Optical vibration analysis of MEMS devices with pm-resolution in x, y, and z directions

Laser-Doppler vibrometry has become the state-of-the-art technique for broadband vibration analysis with picometer resolution in microelectromechanical systems (MEMS). Displacement or velocity is detected only in direction of the measurement beam and, thus, three impinging laser beams are necessary to investigate all components of a threedimensional (3D) motion. This requirement is not problematic for 3D-vibration measurements on macroscopic objects with scattering surfaces but for reflective microstructures.
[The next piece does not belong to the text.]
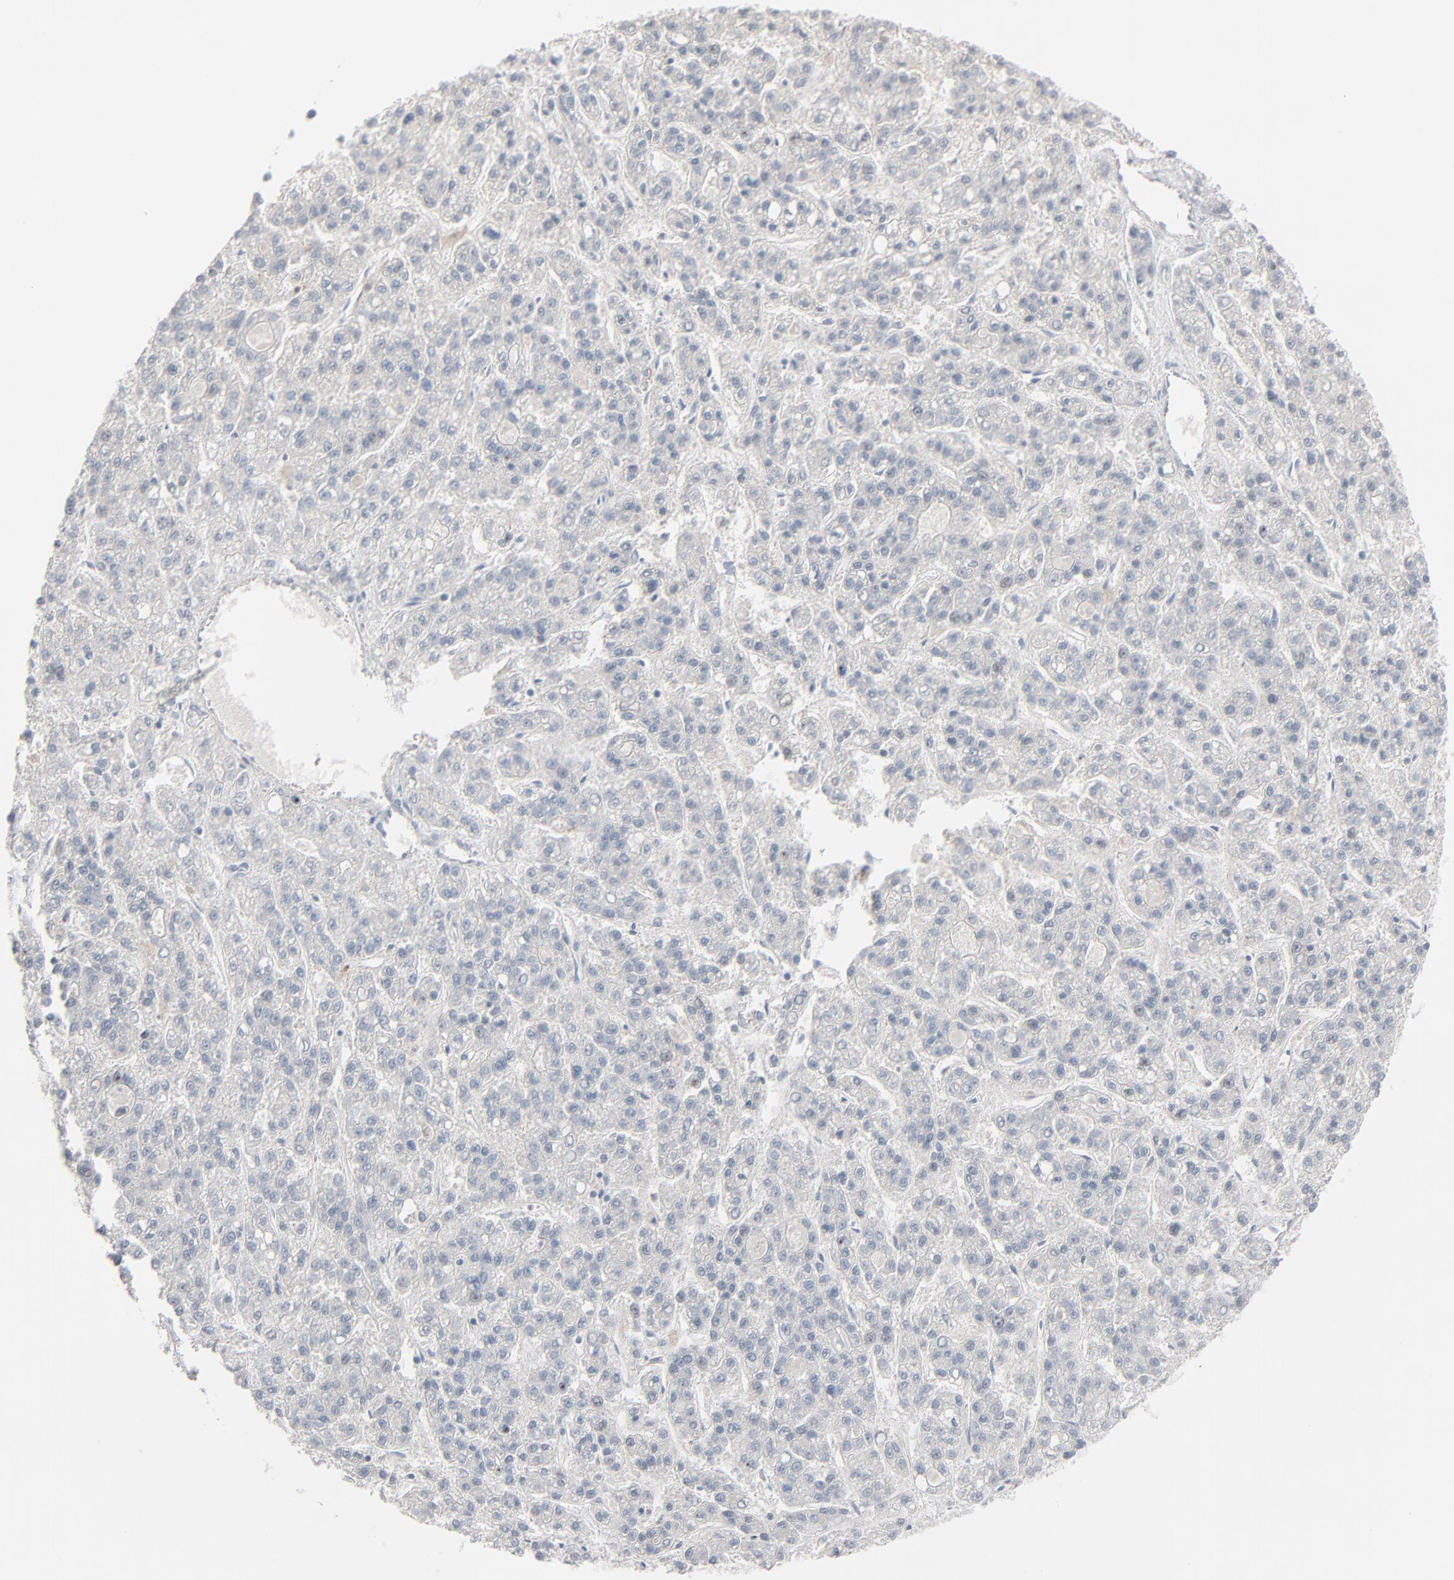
{"staining": {"intensity": "negative", "quantity": "none", "location": "none"}, "tissue": "liver cancer", "cell_type": "Tumor cells", "image_type": "cancer", "snomed": [{"axis": "morphology", "description": "Carcinoma, Hepatocellular, NOS"}, {"axis": "topography", "description": "Liver"}], "caption": "Immunohistochemistry (IHC) image of liver hepatocellular carcinoma stained for a protein (brown), which exhibits no staining in tumor cells.", "gene": "SAGE1", "patient": {"sex": "male", "age": 70}}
A general problem of measuring 3D vibrations with three laser beams is optical crosstalk. This problem is especially critical for MEMS applications because the three beams have to be positioned closely to achieve high lateral resolution. In this paper, we prove that it is possible to impinge the small laser focus of a single laser beam with 3.3 μm diameter on a proper edge, corner or etch hole of a MEMS device to obtain real-time, 3D-vibration measurements with picometer amplitude resolution without optical crosstalk. We present the first measurements of the 3D-vibrations in MEMS devices. We prove that our method can meet the requirement of the MEMS community for fast, full-3D, broad-bandwidth, vibration measurements with picometer amplitude resolution and micrometer spatial resolution.